The underlying facts in Williams represent an extraordinary example of judicial bias. In 2012, the Chief Justice of the Pennsylvania Supreme Court, Ronald Castille, refused to recuse himself in a death penalty case in which he had “significant, personal involvement” during his tenure as District Attorney of Philadelphia. The defendant in that case was Terrence Williams. After his conviction and direct appeal, Williams alleged that Castille’s office had engaged in prosecutorial misconduct during the investigation of his case and his trial. After a post-conviction court agreed with Williams, the state appealed, sending the case to the Pennsylvania Supreme Court, where Ronald Castille was now the Chief Justice. The accusation of misconduct, if upheld on appeal, was one that would certainly affect Justice Castille’s reputation. Yet Justice Castille refused to recuse himself from the case and unsurprisingly found that his office had not engaged in misconduct, castigating Williams’s defense attorneys in the process.
Fortunately, the U.S. Supreme Court saw things differently. In a victory for precedent and the text and history of our Constitution, Justice Kennedy recognized the clear conflict of interest in this case, finding that Justice Castille’s involvement presented “an unconstitutional risk of bias.” Justice Kennedy’s opinion, joined by Justices Ginsburg, Breyer, Sotomayor, and Kagan, reaffirms what our Constitution’s Framers recognized: impartial adjudicators are essential to ensuring due process under law.
In his opinion for the Court, Justice Kennedy recognized the long-standing principle that one person cannot serve as both an accuser and adjudicator. As Justice Kennedy explained it, “no man can be a judge in his own case and no man is permitted to try cases where he has an interest in the outcome.” This idea, originally articulated in the 1955 case In re Murchison, is precedent, not “proverb,” despite what Chief Justice Roberts suggested in his dissenting opinion.

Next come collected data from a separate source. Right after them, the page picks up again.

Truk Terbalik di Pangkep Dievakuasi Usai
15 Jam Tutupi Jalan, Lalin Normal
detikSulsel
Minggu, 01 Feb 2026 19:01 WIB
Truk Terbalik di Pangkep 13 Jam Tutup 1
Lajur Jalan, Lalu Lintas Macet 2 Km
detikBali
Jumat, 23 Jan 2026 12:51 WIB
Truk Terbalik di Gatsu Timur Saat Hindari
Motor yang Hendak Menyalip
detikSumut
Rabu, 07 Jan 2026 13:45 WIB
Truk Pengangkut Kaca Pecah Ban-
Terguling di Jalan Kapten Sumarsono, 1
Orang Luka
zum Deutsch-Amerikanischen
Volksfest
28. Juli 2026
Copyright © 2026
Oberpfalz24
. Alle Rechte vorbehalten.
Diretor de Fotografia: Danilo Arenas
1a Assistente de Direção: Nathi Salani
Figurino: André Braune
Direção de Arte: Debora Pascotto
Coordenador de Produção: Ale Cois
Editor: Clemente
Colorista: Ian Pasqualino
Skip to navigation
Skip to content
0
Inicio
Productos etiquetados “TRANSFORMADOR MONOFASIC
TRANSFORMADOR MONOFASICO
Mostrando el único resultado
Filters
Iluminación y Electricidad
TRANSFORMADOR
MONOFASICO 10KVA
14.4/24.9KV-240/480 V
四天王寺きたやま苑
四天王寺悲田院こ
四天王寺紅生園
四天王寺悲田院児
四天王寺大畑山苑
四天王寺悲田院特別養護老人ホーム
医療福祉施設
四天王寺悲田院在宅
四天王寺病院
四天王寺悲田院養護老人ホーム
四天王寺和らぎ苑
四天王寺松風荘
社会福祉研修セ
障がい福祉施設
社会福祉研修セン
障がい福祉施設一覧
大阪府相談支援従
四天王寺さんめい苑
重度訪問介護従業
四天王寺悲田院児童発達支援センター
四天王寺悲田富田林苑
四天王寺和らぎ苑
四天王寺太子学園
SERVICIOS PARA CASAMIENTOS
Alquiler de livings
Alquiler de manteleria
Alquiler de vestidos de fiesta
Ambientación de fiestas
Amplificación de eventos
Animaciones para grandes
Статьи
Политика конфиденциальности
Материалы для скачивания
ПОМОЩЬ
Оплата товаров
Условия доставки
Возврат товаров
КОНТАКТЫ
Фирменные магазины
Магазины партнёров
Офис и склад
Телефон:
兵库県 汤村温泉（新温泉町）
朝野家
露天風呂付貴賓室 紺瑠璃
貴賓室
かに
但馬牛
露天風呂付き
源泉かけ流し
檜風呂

Moreover, the principle is not just precedent; it is central to the original meaning of our enduring Constitution’s promise of “due process.” In fact, Justice Kennedy’s invocation of this language echoes back to James Madison in The Federalist Papers, who wrote “[n]o man is allowed to be a judge in his own cause, because his interest would certainly bias his judgment, and, not improbably, corrupt his integrity.” Indeed, as we discussed in the amicus brief we filed in support of Williams, the notion of an impartial justice system was a fundamental pillar of our Constitution when our Founders adopted the Fifth Amendment, which promises that no person shall “be deprived of life, liberty, or property, without due process of law.”
Further, as we also discussed in our brief, our nation’s experiences with Reconstruction further solidified our commitment to an impartial justice system. This period in our history transformed our Constitution with the ratification of the Thirteenth, Fourteenth, and Fifteenth Amendments. The drafters of the Fourteenth Amendment, aware that black defendants and Unionists did not always receive fair and impartial trials in the South, hoped to reinvigorate confidence in the courts and secure the administration of justice with the Fourteenth Amendment. A main proponent of the Amendment, John Bingham, supported the Amendment for its promise of “due process of law . . . which is impartial, equal, exact justice.”
One hundred and fifty years later, the Supreme Court reaffirmed the promise of the Fourteenth Amendment in Williams. As Justice Kennedy acknowledged, impartiality in our justice system and the guarantees of due process are “necessary to the public legitimacy of judicial pronouncements and to the rule of law itself.” Williams is a victory not only for Terrence Williams and the American people. It is also a win for Supreme Court precedent, for common sense, and for the text and history of our Constitution.